Citron Daniel T, Ginsparg Paul
Departments of Physics and.
Departments of Physics and Information Science, Cornell University, Ithaca, NY 14853
Proc Natl Acad Sci U S A. 2015 Jan 6;112(1):25-30. doi: 10.1073/pnas.1415135111. Epub 2014 Dec 8.

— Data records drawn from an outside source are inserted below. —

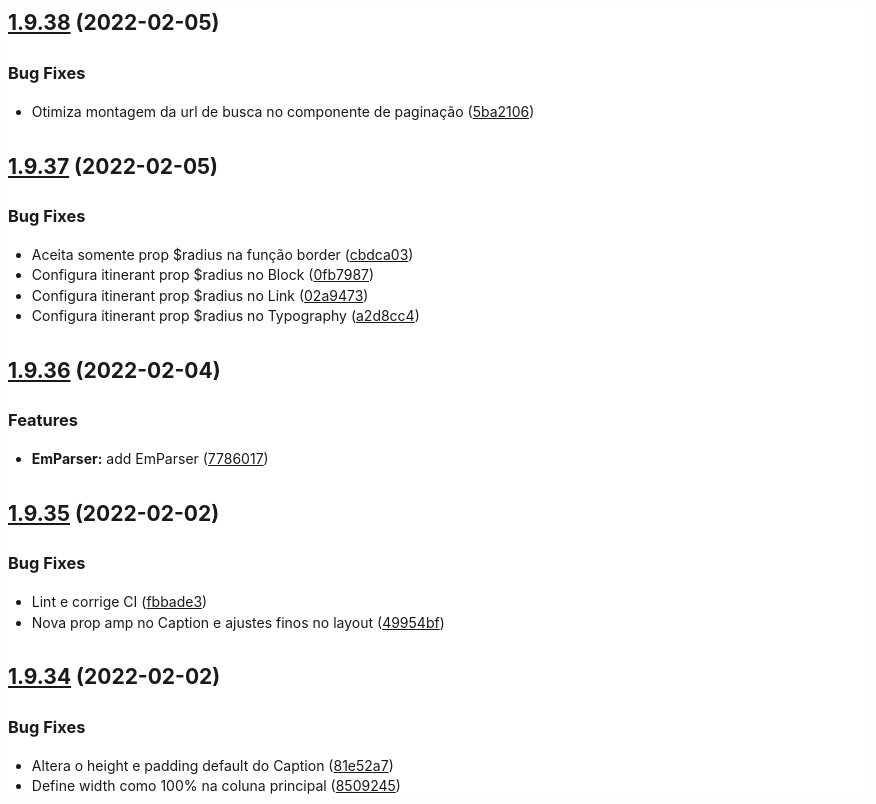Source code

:## [1.9.38](https://github.com/xproglabs/prensa-designsystem/compare/v1.9.37...v1.9.38) (2022-02-05)


### Bug Fixes

* Otimiza montagem da url de busca no componente de paginação ([5ba2106](https://github.com/xproglabs/prensa-designsystem/commit/5ba2106a0d485ca6801d7a598e71f8af13375d72))

## [1.9.37](https://github.com/xproglabs/prensa-designsystem/compare/v1.9.36...v1.9.37) (2022-02-05)


### Bug Fixes

* Aceita somente prop $radius na função border ([cbdca03](https://github.com/xproglabs/prensa-designsystem/commit/cbdca03b20d535aabad414aaeb498e5ab8c07705))
* Configura itinerant prop $radius no Block ([0fb7987](https://github.com/xproglabs/prensa-designsystem/commit/0fb79873fa4535bd8190c693c8d785111aeb94c9))
* Configura itinerant prop $radius no Link ([02a9473](https://github.com/xproglabs/prensa-designsystem/commit/02a9473b2630a949effb361b56e7ebcf37cfd73b))
* Configura itinerant prop $radius no Typography ([a2d8cc4](https://github.com/xproglabs/prensa-designsystem/commit/a2d8cc4f414b883bdcb39d7203fb520a9949132c))

## [1.9.36](https://github.com/xproglabs/prensa-designsystem/compare/v1.9.35...v1.9.36) (2022-02-04)


### Features

* **EmParser:** add EmParser ([7786017](https://github.com/xproglabs/prensa-designsystem/commit/778601719ecf63a3566e4c0a64f2eca3046e2b3e))

## [1.9.35](https://github.com/xproglabs/prensa-designsystem/compare/v1.9.34...v1.9.35) (2022-02-02)


### Bug Fixes

* Lint e corrige CI ([fbbade3](https://github.com/xproglabs/prensa-designsystem/commit/fbbade3b150acd6814d9439402ae783b78b1ed41))
* Nova prop amp no Caption e ajustes finos no layout ([49954bf](https://github.com/xproglabs/prensa-designsystem/commit/49954bf43037f807952023797069b66bb5614563))

## [1.9.34](https://github.com/xproglabs/prensa-designsystem/compare/v1.9.33...v1.9.34) (2022-02-02)


### Bug Fixes

* Altera o height e padding default do Caption ([81e52a7](https://github.com/xproglabs/prensa-designsystem/commit/81e52a7efa02262d4e918096385704c4c1bdd4fe))
* Define width como 100% na coluna principal ([8509245](https://github.com/xproglabs/prensa-designsystem/commit/85092455b5185c1d39030dd0c5be5ecbccd6751c))
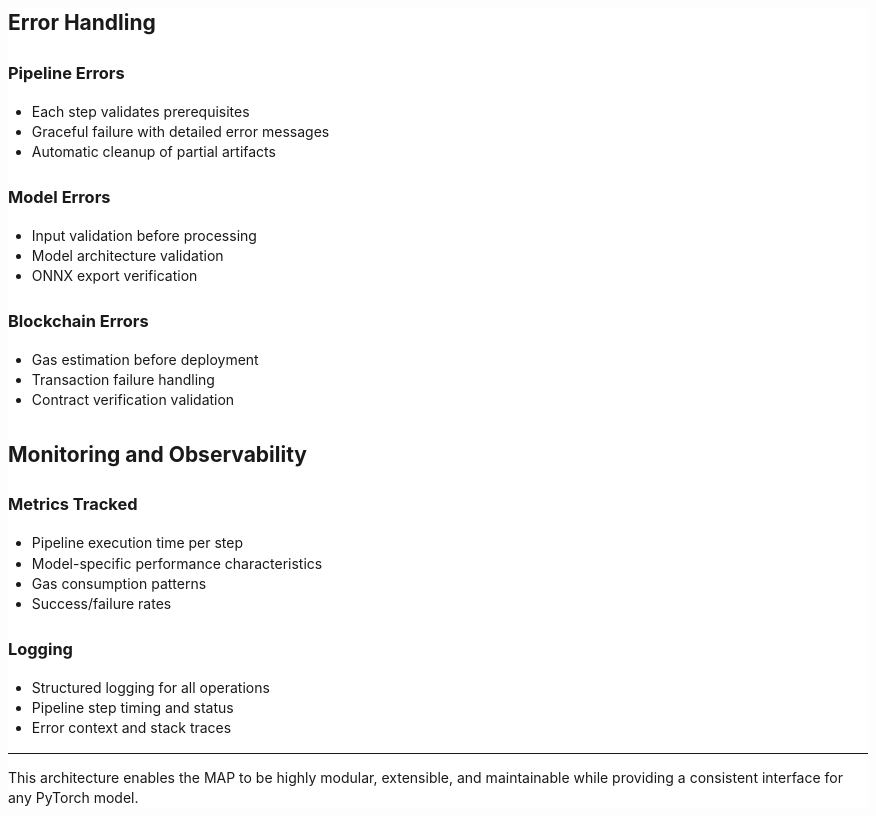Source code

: ## Error Handling

### Pipeline Errors
- Each step validates prerequisites
- Graceful failure with detailed error messages
- Automatic cleanup of partial artifacts

### Model Errors
- Input validation before processing
- Model architecture validation
- ONNX export verification

### Blockchain Errors
- Gas estimation before deployment
- Transaction failure handling
- Contract verification validation

## Monitoring and Observability

### Metrics Tracked
- Pipeline execution time per step
- Model-specific performance characteristics
- Gas consumption patterns
- Success/failure rates

### Logging
- Structured logging for all operations
- Pipeline step timing and status
- Error context and stack traces

---

This architecture enables the MAP to be highly modular, extensible, and maintainable while providing a consistent interface for any PyTorch model.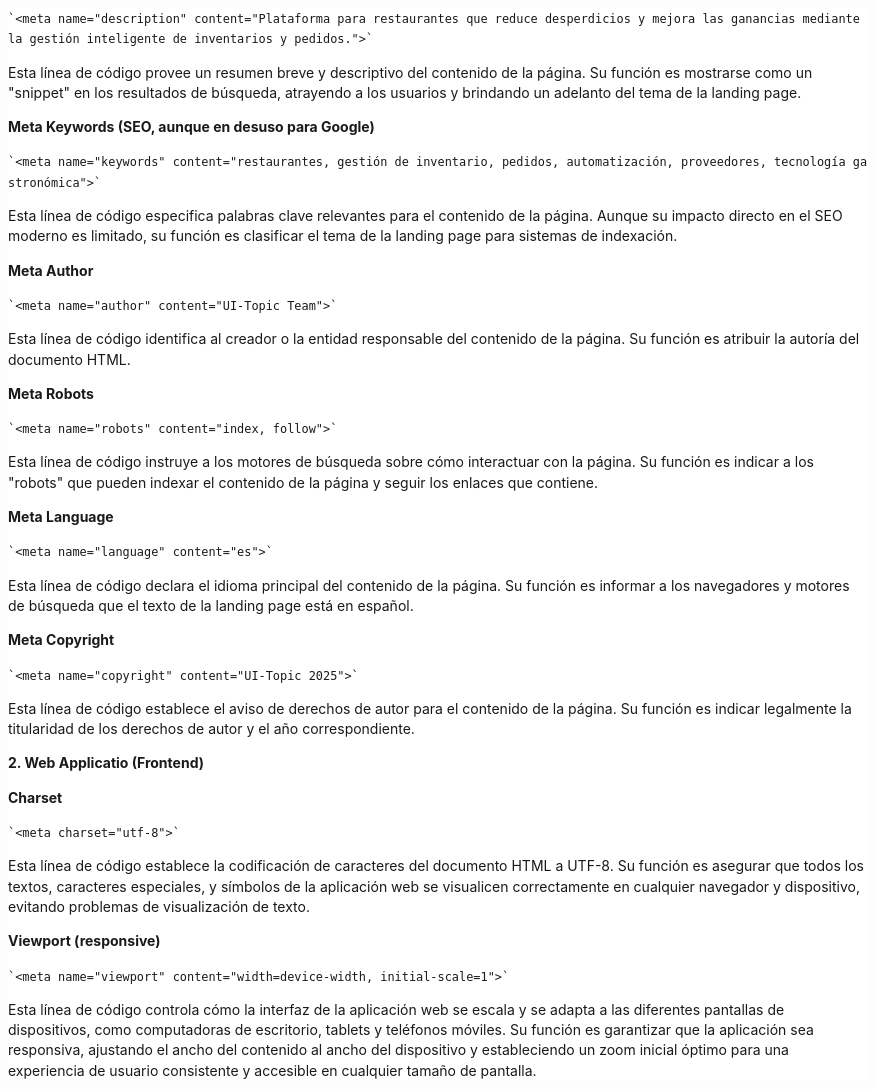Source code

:     `<meta name="description" content="Plataforma para restaurantes que reduce desperdicios y mejora las ganancias mediante la gestión inteligente de inventarios y pedidos.">`

Esta línea de código provee un resumen breve y descriptivo del contenido de la página. Su función es mostrarse como un "snippet" en los resultados de búsqueda, atrayendo a los usuarios y brindando un adelanto del tema de la landing page.

 **Meta Keywords (SEO, aunque en desuso para Google)**

    `<meta name="keywords" content="restaurantes, gestión de inventario, pedidos, automatización, proveedores, tecnología gastronómica">`

Esta línea de código especifica palabras clave relevantes para el contenido de la página. Aunque su impacto directo en el SEO moderno es limitado, su función es clasificar el tema de la landing page para sistemas de indexación.

 **Meta Author**

    `<meta name="author" content="UI-Topic Team">`

Esta línea de código identifica al creador o la entidad responsable del contenido de la página. Su función es atribuir la autoría del documento HTML.

 **Meta Robots**

    `<meta name="robots" content="index, follow">`

Esta línea de código instruye a los motores de búsqueda sobre cómo interactuar con la página. Su función es indicar a los "robots" que pueden indexar el contenido de la página y seguir los enlaces que contiene.

 **Meta Language**

    `<meta name="language" content="es">`

Esta línea de código declara el idioma principal del contenido de la página. Su función es informar a los navegadores y motores de búsqueda que el texto de la landing page está en español.

 **Meta Copyright**

    `<meta name="copyright" content="UI-Topic 2025">`

Esta línea de código establece el aviso de derechos de autor para el contenido de la página. Su función es indicar legalmente la titularidad de los derechos de autor y el año correspondiente.

**2. Web Applicatio (Frontend)**

 **Charset**

    `<meta charset="utf-8">`

Esta línea de código establece la codificación de caracteres del documento HTML a UTF-8. Su función es asegurar que todos los textos, caracteres especiales, y símbolos de la aplicación web se visualicen correctamente en cualquier navegador y dispositivo, evitando problemas de visualización de texto.

 **Viewport (responsive)**

    `<meta name="viewport" content="width=device-width, initial-scale=1">`

Esta línea de código controla cómo la interfaz de la aplicación web se escala y se adapta a las diferentes pantallas de dispositivos, como computadoras de escritorio, tablets y teléfonos móviles. Su función es garantizar que la aplicación sea responsiva, ajustando el ancho del contenido al ancho del dispositivo y estableciendo un zoom inicial óptimo para una experiencia de usuario consistente y accesible en cualquier tamaño de pantalla.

We consider the incidence of text "reuse" by researchers via a systematic pairwise comparison of the text content of all articles deposited to arXiv.org from 1991 to 2012. We measure the global frequencies of three classes of text reuse and measure how chronic text reuse is distributed among authors in the dataset. We infer a baseline for accepted practice, perhaps surprisingly permissive compared with other societal contexts, and a clearly delineated set of aberrant authors. We find a negative correlation between the amount of reused text in an article and its influence, as measured by subsequent citations. Finally, we consider the distribution of countries of origin of articles containing large amounts of reused text.
我们通过对1991年至2012年提交至arXiv.org的所有文章的文本内容进行系统的两两比较,来考量研究人员对文本“复用”的发生率。我们测量了三类文本复用的整体频率,并衡量了长期文本复用在数据集中作者之间的分布情况。我们推断出一个被认可做法的基线,与其他社会背景相比,这个基线或许出人意料地宽松,同时还确定了一组界限分明的异常作者。我们发现,一篇文章中复用文本的数量与其影响力(通过后续引用量来衡量)之间存在负相关。最后,我们考量了包含大量复用文本的文章的原产国分布情况。